Official Allied statements at first covered the state of negotiations with the Japanese on various matters affecting the welfare of captives in their hands, and then became more outspoken on the inadequacy of the Japanese prisoner-of-war diet and ill-treatment such as that experienced by prisoners of war working on the BurmaThailand railway. In January 1944 Mr Eden made a statement in the House of Commons setting out the serious situation in which our people in the Far East were placed; this was timed to coincide with similar statements at Washington and in various parliaments of the Commonwealth. Besides producing a violent reaction in Japan by way of denials and attempted refutations, these statements are thought to have had a salutary effect on the Japanese Foreign Ministry and perhaps even on Japanese Military Headquarters. There followed the Japanese press and radio anti-atrocity campaign page 363 to which reference was made earlier in this chapter. But evidence also points to some change of policy which brought about a general amelioration of prisoner-of-war conditions. There were improvements in conditions at some camps, concessions regarding the visits of neutral inspectors, and some progress in negotiations for sending relief supplies. Thereafter it became Allied policy to release reports of atrocities as soon as they were received, but to refrain from making them the subject of a government statement.

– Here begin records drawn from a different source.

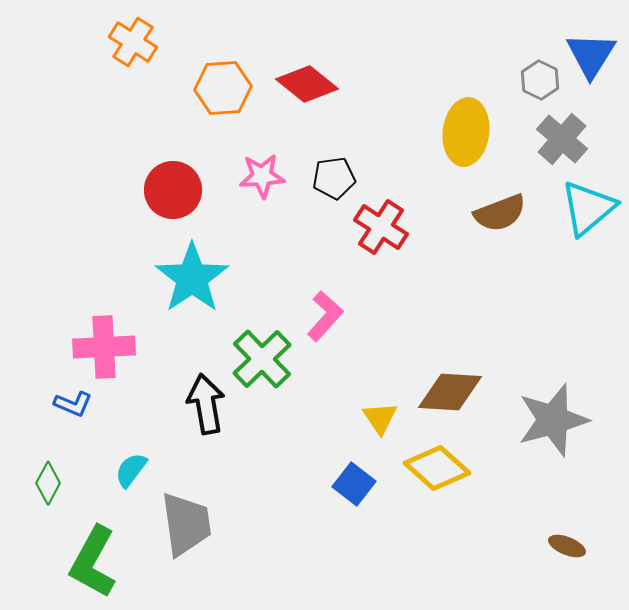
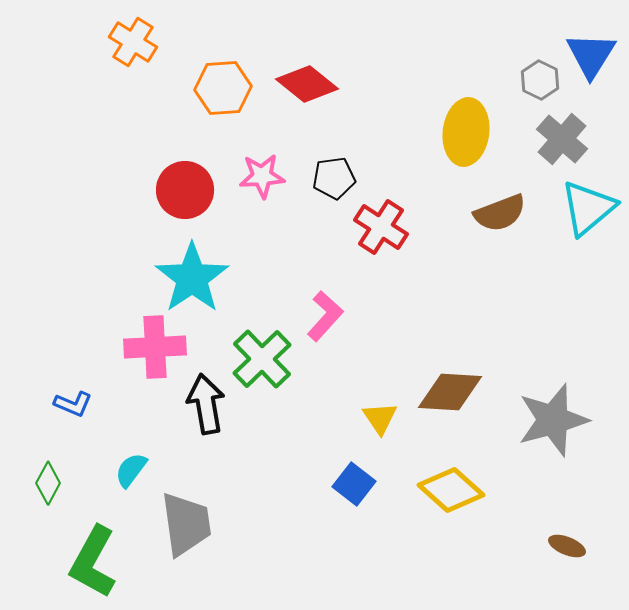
red circle: moved 12 px right
pink cross: moved 51 px right
yellow diamond: moved 14 px right, 22 px down
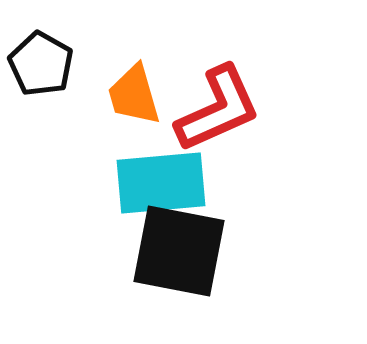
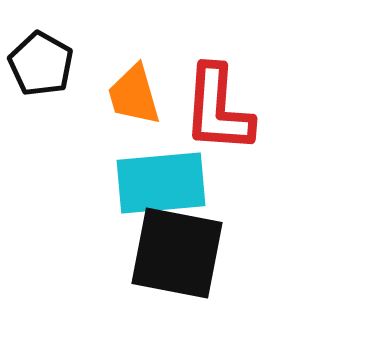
red L-shape: rotated 118 degrees clockwise
black square: moved 2 px left, 2 px down
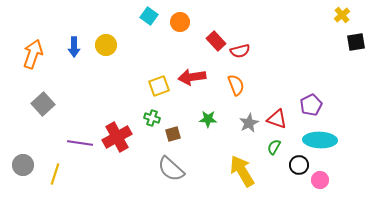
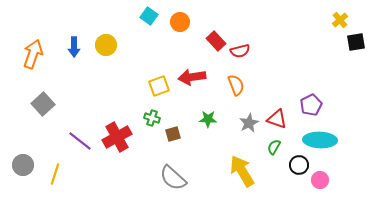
yellow cross: moved 2 px left, 5 px down
purple line: moved 2 px up; rotated 30 degrees clockwise
gray semicircle: moved 2 px right, 9 px down
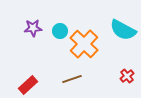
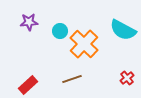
purple star: moved 4 px left, 6 px up
red cross: moved 2 px down
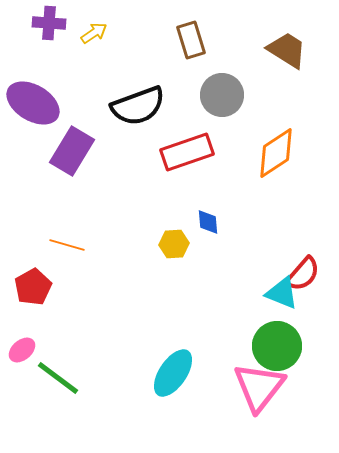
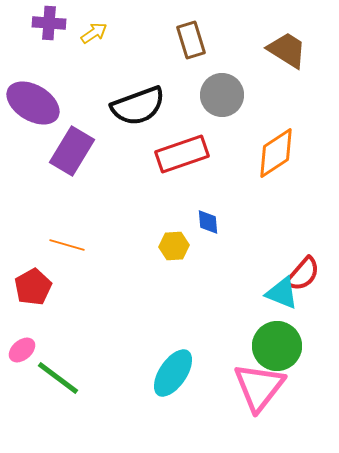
red rectangle: moved 5 px left, 2 px down
yellow hexagon: moved 2 px down
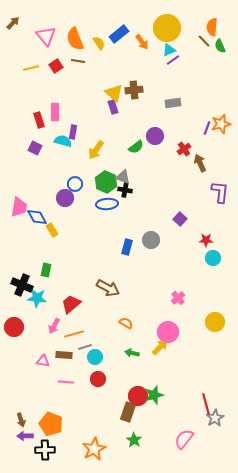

The anxiety of relatives for prisoners and internees in the Far East, aggravated by lack of communication and by occasional accounts of atrocities, proved much more justified than had similar anxiety for those in Germany and Italy. The special nature of the problem created by prisoners of war and internees in the Far East was recognised in the setting up of Far Eastern sections of governmental and welfare organisations, and even in the publication of a separate periodical by the British Red Cross. Intimidation of neutral agents and brutal repression of camp leaders made it difficult for Allied authorities always to gain an accurate picture of the situation. It was perhaps as well that relatives did not know the extent of underfeeding and overworking, of medical neglect and savage cruelty, practised in a large number of camps. But they would have been relieved had they known the apparently illogical but unshakeable optimism which permeated nearly all of them. The cruelty and neglect of the Japanese appear, quite understandably, to have had the effect not of destroying but of reinforcing the feeling of superiority to their captors with which a great number of prisoners were imbued. To them, therefore, it was just a matter of time before the Allies triumphed, and every effort had to be made to survive until that day came.

1 Although copies of this Convention in English were always available, there was no translation in Japanese until after this incident.

2 At the Jaarmarkt camp on Java, for example, a notice was posted stating that the New Zealand Prime Minister had announced that there had been 111 casualties, of whom 48 were killed by machine-gun fire, due to disobedience of orders in a prisoner-of-war camp in New Zealand. If satisfactory explanations were not forthcoming, reprisals would be taken.